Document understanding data

###

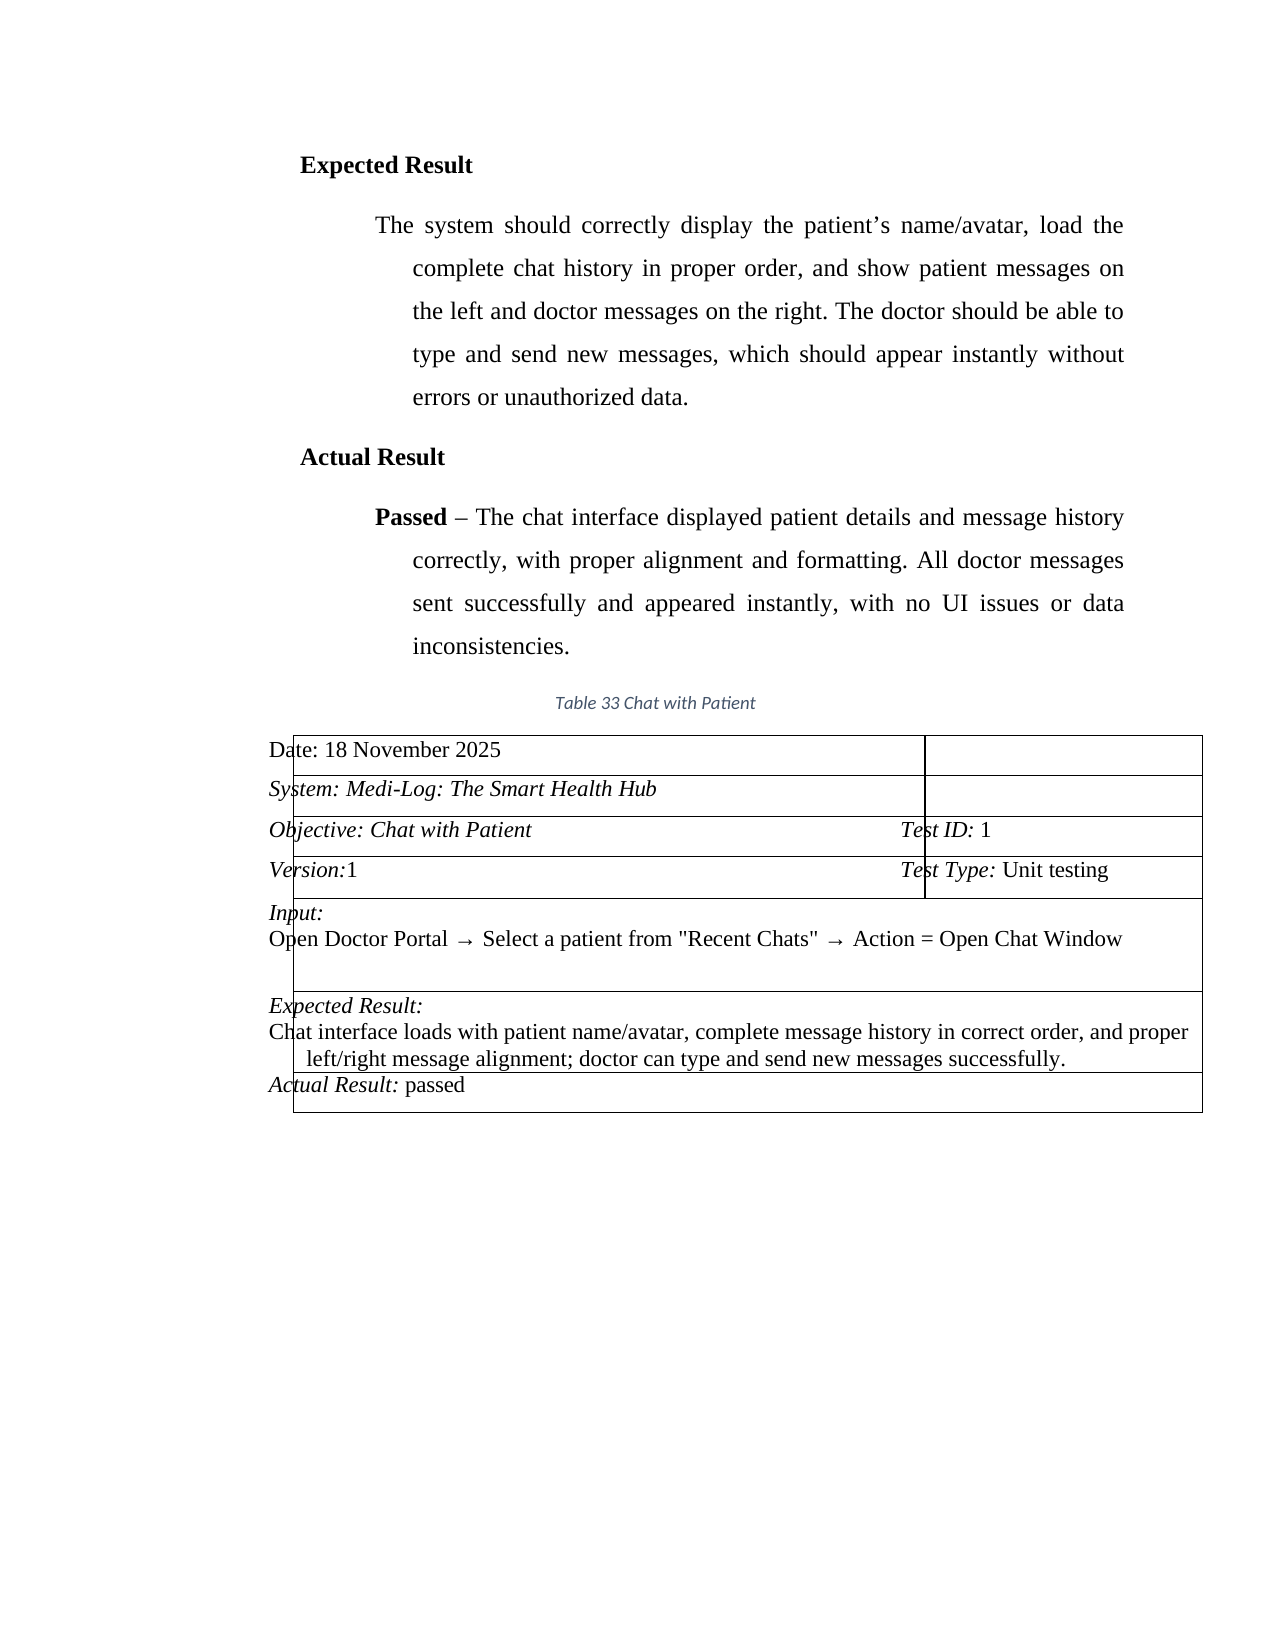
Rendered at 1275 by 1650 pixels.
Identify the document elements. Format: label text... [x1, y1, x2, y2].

table_cell Actual Result: passed [294, 1073, 1202, 1112]
table_cell Test Type: Unit testing [926, 857, 1202, 897]
table_header Date: 18 November 2025 [294, 736, 924, 775]
table_cell [926, 776, 1202, 816]
table_cell Objective: Chat with Patient [294, 817, 924, 856]
text Expected Result [300, 150, 1125, 179]
text Passed – The chat interface displayed patient details and message history correctly, with proper alignment and formatting. All doctor messages sent successfully and appeared instantly, with no UI issues or data inconsistencies. [375, 502, 1125, 660]
table_cell Version:1 [294, 857, 924, 897]
text Actual Result [300, 442, 1125, 471]
table_cell Test ID: 1 [926, 817, 1202, 856]
table_cell Expected Result: Chat interface loads with patient name/avatar, complete message history in correct order, and proper left/right message alignment; doctor can type and send new messages successfully. [294, 992, 1202, 1072]
table_header [926, 736, 1202, 775]
text Table 33 Chat with Patient [187, 691, 1125, 714]
table_cell System: Medi-Log: The Smart Health Hub [294, 776, 924, 816]
text The system should correctly display the patient’s name/avatar, load the complete chat history in proper order, and show patient messages on the left and doctor messages on the right. The doctor should be able to type and send new messages, which should appear instantly without errors or unauthorized data. [375, 210, 1125, 411]
table_cell Input: Open Doctor Portal → Select a patient from "Recent Chats" → Action = Open Chat Window [294, 899, 1202, 991]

###

Task brief: Give the data above back unchanged, except for the pictures.

Exercise output:
Rendered at 1275 by 1650 pixels.
Identify the document elements. Format: label text... [x1, y1, x2, y2].

table_cell Actual Result: passed [294, 1073, 1202, 1112]
table_cell Test Type: Unit testing [926, 857, 1202, 897]
table_header Date: 18 November 2025 [294, 736, 924, 775]
table_cell [926, 776, 1202, 816]
table_cell Objective: Chat with Patient [294, 817, 924, 856]
text Expected Result [300, 150, 1125, 179]
text Passed – The chat interface displayed patient details and message history correctly, with proper alignment and formatting. All doctor messages sent successfully and appeared instantly, with no UI issues or data inconsistencies. [375, 502, 1125, 660]
table_cell Version:1 [294, 857, 924, 897]
text Actual Result [300, 442, 1125, 471]
table_cell Test ID: 1 [926, 817, 1202, 856]
table_cell Expected Result: Chat interface loads with patient name/avatar, complete message history in correct order, and proper left/right message alignment; doctor can type and send new messages successfully. [294, 992, 1202, 1072]
table_header [926, 736, 1202, 775]
text Table 33 Chat with Patient [187, 691, 1125, 714]
table_cell System: Medi-Log: The Smart Health Hub [294, 776, 924, 816]
text The system should correctly display the patient’s name/avatar, load the complete chat history in proper order, and show patient messages on the left and doctor messages on the right. The doctor should be able to type and send new messages, which should appear instantly without errors or unauthorized data. [375, 210, 1125, 411]
table_cell Input: Open Doctor Portal → Select a patient from "Recent Chats" → Action = Open Chat Window [294, 899, 1202, 991]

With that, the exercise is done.